**Work instruction**
Set down the part of the MESA press release starting at "Press Release" and ending at "academic enrichment program.", copying it word for word.

FOR IMMEDIATE RELEASE
April 1, 2010
Danielle McNamara
 (510) 987-0230

Press Release

 

Ten percent of the community college students recognized as the best in California hold majors in some of the most challenging subjects and are members of an award-winning academic enrichment program.

 

Seven of the 67 Phi Theta Kappa All-California Community College Academic Team Award winners this year are MESA students. Grades, leadership and community service determine the winners of this prestigious accolade.

 

Mathematics, Engineering Science Achievement (MESA) provides educationally disadvantaged students with the tools to earn bachelor’s degrees in math-based fields. With tutoring and mentoring, extra study sessions, transfer counseling and study centers, MESA provides an environment that allows students to succeed in math and science and navigate the transfer system more easily.

 

The MESA awardees are:

  • Justin Bricker, electrical engineering, Ventura College/Oxnard College
  • Edgar Collazo, biology, Hartnell College
  • Alayna Eaton, microbiology, Solano College
  • Timothy Fuller, biology, Hartnell College
  • Ashley Good, biological science, Skyline College
  • Derrick Hau, natural science, Skyline College
  • Jeremy Morales Madrigal, engineering, Canada College

 

Phi Theta Kappa, a national honor society, selects the winners. The Community College League of California recognized students at a luncheon last week.

 

The California Community Colleges and MESA began working together in 1993 to bolster community college transfer rates in science, technology, engineering and math fields. The collaboration has yielded phenomenal success. Of the MESA community college students who transfer, 100 percent go to four-year institutions as science, technology, engineering or math (STEM) majors.

 

Currently MESA has programs in 33 of California’s 110 community colleges and serves less than one half a percent of the one million full time community college students in the state. MESA accounts for more than five percent of all math-based community college transfers in California and more than 11 percent of all transfers from underrepresented groups in those fields.

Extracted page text
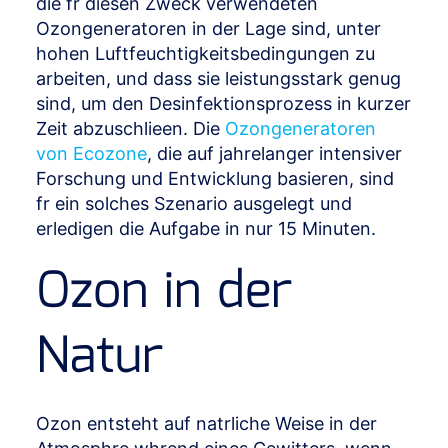
die fr diesen Zweck verwendeten
Ozongeneratoren in der Lage sind, unter
hohen Luftfeuchtigkeitsbedingungen zu
arbeiten, und dass sie leistungsstark genug
sind, um den Desinfektionsprozess in kurzer
Zeit abzuschlieen. Die
Ozongeneratoren
von Ecozone
, die auf jahrelanger intensiver
Forschung und Entwicklung basieren, sind
fr ein solches Szenario ausgelegt und
erledigen die Aufgabe in nur 15 Minuten.
Ozon in der
Natur
Ozon entsteht auf natrliche Weise in der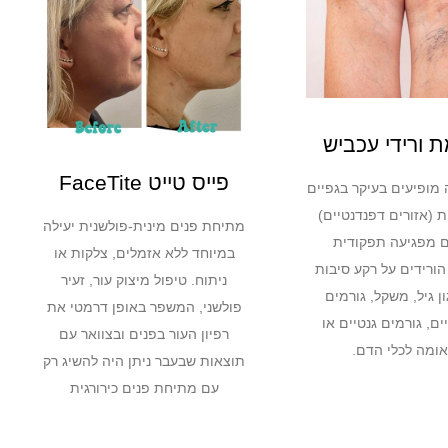
 ורידי עכביש
פייס טייט FaceTite
 מופיעים בעיקר בגפיים
 (אזורים דפנדנטיים)
מתיחת פנים מינית-פולשנית יעילה
ם מפגיעה תפקודית
במיוחד ללא אזמלים, צלקות או
ורידים על רקע סיבות
ניתוח. טיפול מיצוק עור, זעיר
ן גיל, משקל, גורמים
פולשני, המשפר באופן דרמטי את
ים, גורמים גנטיים או
רפיון העור בפנים ובצוואר עם
ומה לכלי הדם.
תוצאות שבעבר ניתן היה להשיג רק
עם מתיחת פנים כירורגית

**Response to the exercise**
Press Release

 

Ten percent of the community college students recognized as the best in California hold majors in some of the most challenging subjects and are members of an award-winning academic enrichment program.